*Prompt:* Please write out the text of all the records below word for word, with no changes. Leave the pictures out of your answer.

*****

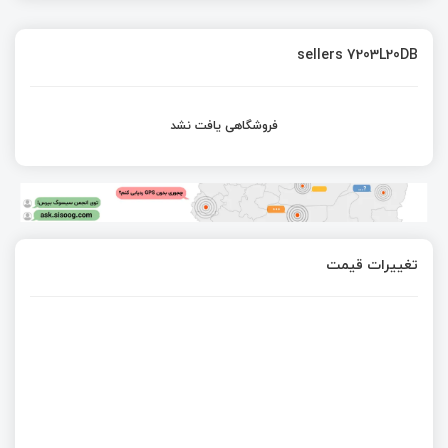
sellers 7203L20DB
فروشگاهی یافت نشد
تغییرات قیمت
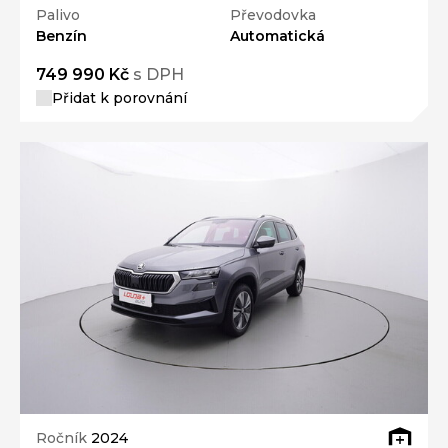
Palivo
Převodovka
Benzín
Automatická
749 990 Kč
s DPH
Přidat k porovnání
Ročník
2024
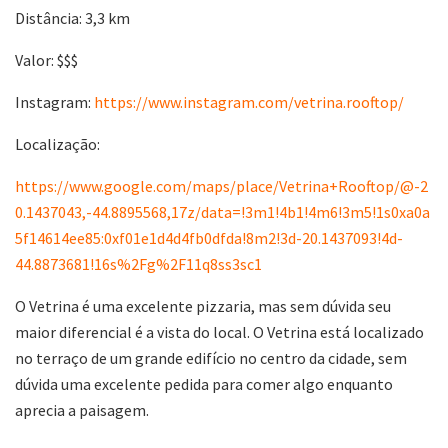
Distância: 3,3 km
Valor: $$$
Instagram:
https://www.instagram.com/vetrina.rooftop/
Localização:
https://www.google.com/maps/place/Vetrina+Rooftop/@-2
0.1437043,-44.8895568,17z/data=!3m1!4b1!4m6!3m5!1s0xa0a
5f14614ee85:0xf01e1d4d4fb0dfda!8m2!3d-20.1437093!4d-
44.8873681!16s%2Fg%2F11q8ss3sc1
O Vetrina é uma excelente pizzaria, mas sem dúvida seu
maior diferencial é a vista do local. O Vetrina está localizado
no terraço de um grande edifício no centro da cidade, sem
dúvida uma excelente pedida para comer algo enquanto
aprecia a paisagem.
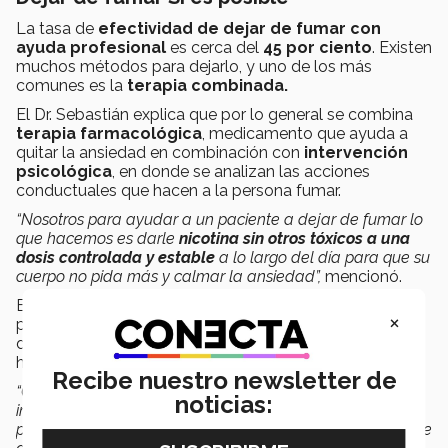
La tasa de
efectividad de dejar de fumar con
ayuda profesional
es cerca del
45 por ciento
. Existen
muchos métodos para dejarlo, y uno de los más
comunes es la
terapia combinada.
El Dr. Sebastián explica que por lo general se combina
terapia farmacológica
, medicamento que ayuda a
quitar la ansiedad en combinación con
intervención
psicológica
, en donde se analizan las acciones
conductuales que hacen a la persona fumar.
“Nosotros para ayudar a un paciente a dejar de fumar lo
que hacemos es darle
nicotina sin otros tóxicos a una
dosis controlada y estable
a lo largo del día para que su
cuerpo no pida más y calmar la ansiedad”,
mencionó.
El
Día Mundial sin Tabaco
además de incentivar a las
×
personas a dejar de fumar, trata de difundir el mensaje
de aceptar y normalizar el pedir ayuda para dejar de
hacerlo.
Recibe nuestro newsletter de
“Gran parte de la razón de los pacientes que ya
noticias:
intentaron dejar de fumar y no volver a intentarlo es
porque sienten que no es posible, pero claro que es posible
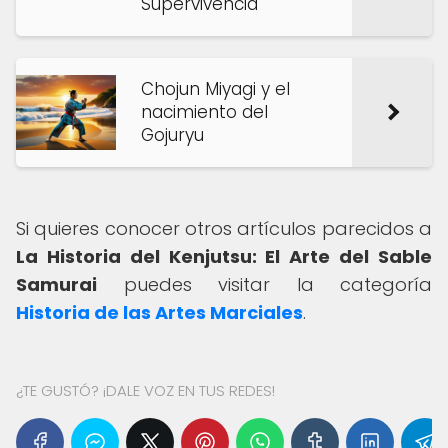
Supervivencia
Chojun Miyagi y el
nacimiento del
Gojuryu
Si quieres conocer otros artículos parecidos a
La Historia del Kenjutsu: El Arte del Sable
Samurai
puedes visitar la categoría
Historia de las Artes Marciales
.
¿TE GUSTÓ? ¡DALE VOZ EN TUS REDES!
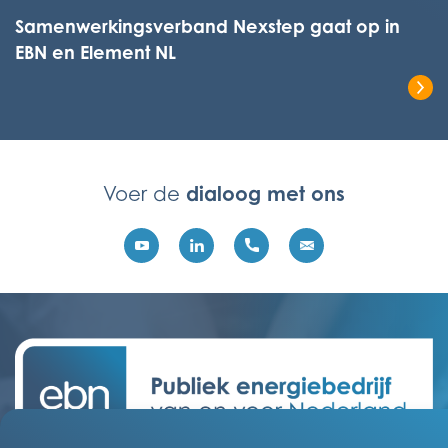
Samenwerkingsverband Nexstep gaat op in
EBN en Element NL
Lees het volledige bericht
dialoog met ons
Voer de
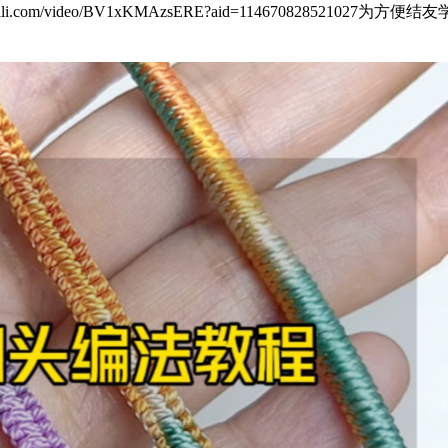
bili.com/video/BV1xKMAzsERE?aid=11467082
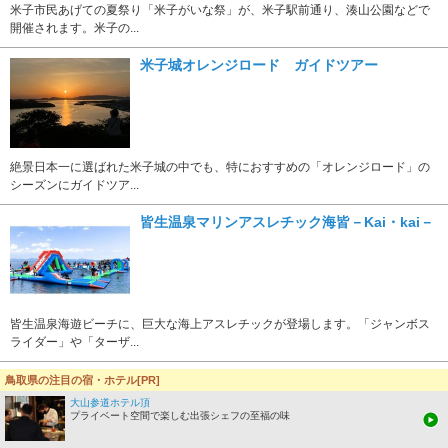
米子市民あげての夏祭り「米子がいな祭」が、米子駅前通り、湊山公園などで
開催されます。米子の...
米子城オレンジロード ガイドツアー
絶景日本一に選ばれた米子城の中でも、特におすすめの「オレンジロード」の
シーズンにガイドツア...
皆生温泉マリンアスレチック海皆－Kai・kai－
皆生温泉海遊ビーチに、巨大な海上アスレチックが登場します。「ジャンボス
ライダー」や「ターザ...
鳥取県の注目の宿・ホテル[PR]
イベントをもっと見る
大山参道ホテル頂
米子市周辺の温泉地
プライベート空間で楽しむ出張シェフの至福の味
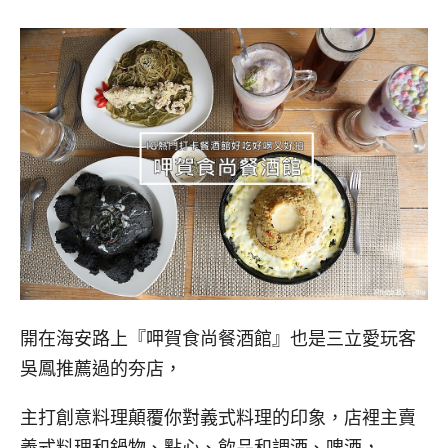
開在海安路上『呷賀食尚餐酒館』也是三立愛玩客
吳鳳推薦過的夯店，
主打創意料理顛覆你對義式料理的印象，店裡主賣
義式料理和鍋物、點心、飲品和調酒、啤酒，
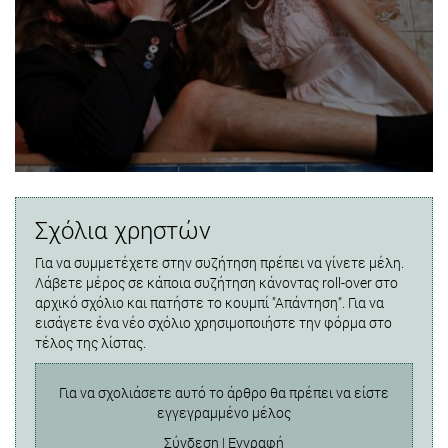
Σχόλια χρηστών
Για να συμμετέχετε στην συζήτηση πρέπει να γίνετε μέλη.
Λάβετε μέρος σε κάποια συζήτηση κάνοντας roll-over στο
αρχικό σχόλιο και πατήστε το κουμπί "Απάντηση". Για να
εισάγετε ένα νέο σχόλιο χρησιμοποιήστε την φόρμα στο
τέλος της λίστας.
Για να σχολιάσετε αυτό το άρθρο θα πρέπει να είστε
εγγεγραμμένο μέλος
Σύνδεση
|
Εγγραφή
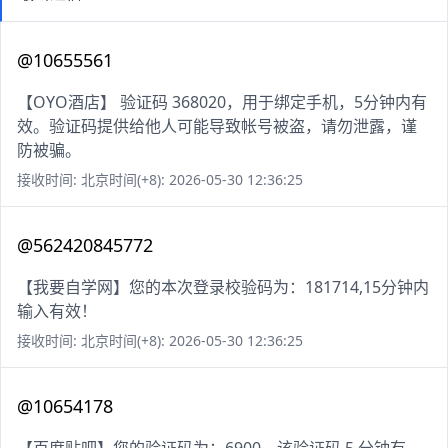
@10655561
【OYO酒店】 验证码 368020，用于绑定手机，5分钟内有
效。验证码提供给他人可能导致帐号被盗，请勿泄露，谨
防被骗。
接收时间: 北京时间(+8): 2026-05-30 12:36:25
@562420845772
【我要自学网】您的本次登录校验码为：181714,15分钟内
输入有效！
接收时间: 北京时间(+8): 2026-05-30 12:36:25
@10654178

*****

*Written reply:*
sellers 7203L20DB
فروشگاهی یافت نشد
تغییرات قیمت
Palivo
Převodovka
Benzín
Automatická
749 990 Kč
s DPH
Přidat k porovnání
Ročník
2024
Distância: 3,3 km
Valor: $$$
Instagram:
https://www.instagram.com/vetrina.rooftop/
Localização:
https://www.google.com/maps/place/Vetrina+Rooftop/@-2
0.1437043,-44.8895568,17z/data=!3m1!4b1!4m6!3m5!1s0xa0a
5f14614ee85:0xf01e1d4d4fb0dfda!8m2!3d-20.1437093!4d-
44.8873681!16s%2Fg%2F11q8ss3sc1
O Vetrina é uma excelente pizzaria, mas sem dúvida seu
maior diferencial é a vista do local. O Vetrina está localizado
no terraço de um grande edifício no centro da cidade, sem
dúvida uma excelente pedida para comer algo enquanto
aprecia a paisagem.
La tasa de
efectividad de dejar de fumar con
ayuda profesional
es cerca del
45 por ciento
. Existen
muchos métodos para dejarlo, y uno de los más
comunes es la
terapia combinada.
El Dr. Sebastián explica que por lo general se combina
terapia farmacológica
, medicamento que ayuda a
quitar la ansiedad en combinación con
intervención
psicológica
, en donde se analizan las acciones
conductuales que hacen a la persona fumar.
“Nosotros para ayudar a un paciente a dejar de fumar lo
que hacemos es darle
nicotina sin otros tóxicos a una
dosis controlada y estable
a lo largo del día para que su
cuerpo no pida más y calmar la ansiedad”,
mencionó.
El
Día Mundial sin Tabaco
además de incentivar a las
×
personas a dejar de fumar, trata de difundir el mensaje
de aceptar y normalizar el pedir ayuda para dejar de
hacerlo.
Recibe nuestro newsletter de
“Gran parte de la razón de los pacientes que ya
noticias:
intentaron dejar de fumar y no volver a intentarlo es
porque sienten que no es posible, pero claro que es posible
Supervivencia
Chojun Miyagi y el
nacimiento del
Gojuryu
Si quieres conocer otros artículos parecidos a
La Historia del Kenjutsu: El Arte del Sable
Samurai
puedes visitar la categoría
Historia de las Artes Marciales
.
¿TE GUSTÓ? ¡DALE VOZ EN TUS REDES!
Samenwerkingsverband Nexstep gaat op in
EBN en Element NL
Lees het volledige bericht
dialoog met ons
Voer de
bili.com/video/BV1xKMAzsERE?aid=11467082
米子市民あげての夏祭り「米子がいな祭」が、米子駅前通り、湊山公園などで
開催されます。米子の...
米子城オレンジロード ガイドツアー
絶景日本一に選ばれた米子城の中でも、特におすすめの「オレンジロード」の
シーズンにガイドツア...
皆生温泉マリンアスレチック海皆－Kai・kai－
皆生温泉海遊ビーチに、巨大な海上アスレチックが登場します。「ジャンボス
ライダー」や「ターザ...
鳥取県の注目の宿・ホテル[PR]
イベントをもっと見る
大山参道ホテル頂
米子市周辺の温泉地
プライベート空間で楽しむ出張シェフの至福の味
開在海安路上『呷賀食尚餐酒館』也是三立愛玩客
吳鳳推薦過的夯店，
主打創意料理顛覆你對義式料理的印象，店裡主賣
義式料理和鍋物、點心、飲品和調酒、啤酒，
Σχόλια χρηστών
Για να συμμετέχετε στην συζήτηση πρέπει να γίνετε μέλη.
Λάβετε μέρος σε κάποια συζήτηση κάνοντας roll-over στο
αρχικό σχόλιο και πατήστε το κουμπί "Απάντηση". Για να
εισάγετε ένα νέο σχόλιο χρησιμοποιήστε την φόρμα στο
τέλος της λίστας.
Για να σχολιάσετε αυτό το άρθρο θα πρέπει να είστε
εγγεγραμμένο μέλος
Σύνδεση
|
Εγγραφή
@10655561
【OYO酒店】 验证码 368020，用于绑定手机，5分钟内有
效。验证码提供给他人可能导致帐号被盗，请勿泄露，谨
防被骗。
接收时间: 北京时间(+8): 2026-05-30 12:36:25
@562420845772
【我要自学网】您的本次登录校验码为：181714,15分钟内
输入有效！
接收时间: 北京时间(+8): 2026-05-30 12:36:25
@10654178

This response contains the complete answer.